[Selected text]
────
"Only yesterday the Bank's Monetary Policy Committee forecasted broadly flat growth, a far more positive outlook than the 0.4% decline anticipated earlier this year."
The UK economy increased by 0.1% in Q1, according to the latest quarterly estimate of GDP from the ONS.
This follows growth of 0.1% in the previous quarter. The level of quarterly GDP is now 0.5% below its pre-coronavirus level in Q4 2019.
On a monthly basis GDP fell by 0.3% in March 2023, following an increase of 0.5% in January and no growth in February.
In output terms, the services sector grew by 0.1% on the quarter driven by increases in information and communication, and administrative and support service activities; elsewhere, the construction sector grew by 0.7% while the production sector grew by 0.1%, with a 0.5% growth in manufacturing.
────
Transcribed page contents

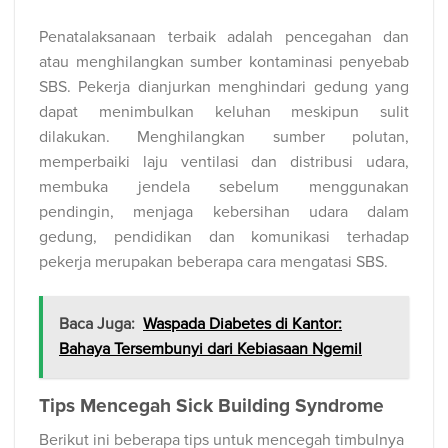
Penatalaksanaan terbaik adalah pencegahan dan
atau menghilangkan sumber kontaminasi penyebab
SBS. Pekerja dianjurkan menghindari gedung yang
dapat menimbulkan keluhan meskipun sulit
dilakukan. Menghilangkan sumber polutan,
memperbaiki laju ventilasi dan distribusi udara,
membuka jendela sebelum menggunakan
pendingin, menjaga kebersihan udara dalam
gedung, pendidikan dan komunikasi terhadap
pekerja merupakan beberapa cara mengatasi SBS.
Baca Juga:
Waspada Diabetes di Kantor:
Bahaya Tersembunyi dari Kebiasaan Ngemil
Tips Mencegah Sick Building Syndrome
Berikut ini beberapa tips untuk mencegah timbulnya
────
[Questions to answer]
**a)** According to the UK economy text, by how much did GDP fall in March 2023 on a monthly basis?
**b)** Summarize the UK economy text in two sentences.
**c)** Edit the UK economy text by rewriting the part starting at "In output terms, the" and ending at "growth in manufacturing.", with "construction sector" replaced by "building sector".

[Answers to the problems]
**a)** It fell by 0.3%.

**b)** The UK economy grew by 0.1% in Q1, the same as in the previous quarter, though quarterly GDP is still 0.5% below its pre-coronavirus level in Q4 2019. GDP fell by 0.3% in March 2023 on a monthly basis, while services, construction and production all grew over the quarter.

**c)**
In output terms, the services sector grew by 0.1% on the quarter driven by increases in information and communication, and administrative and support service activities; elsewhere, the building sector grew by 0.7% while the production sector grew by 0.1%, with a 0.5% growth in manufacturing.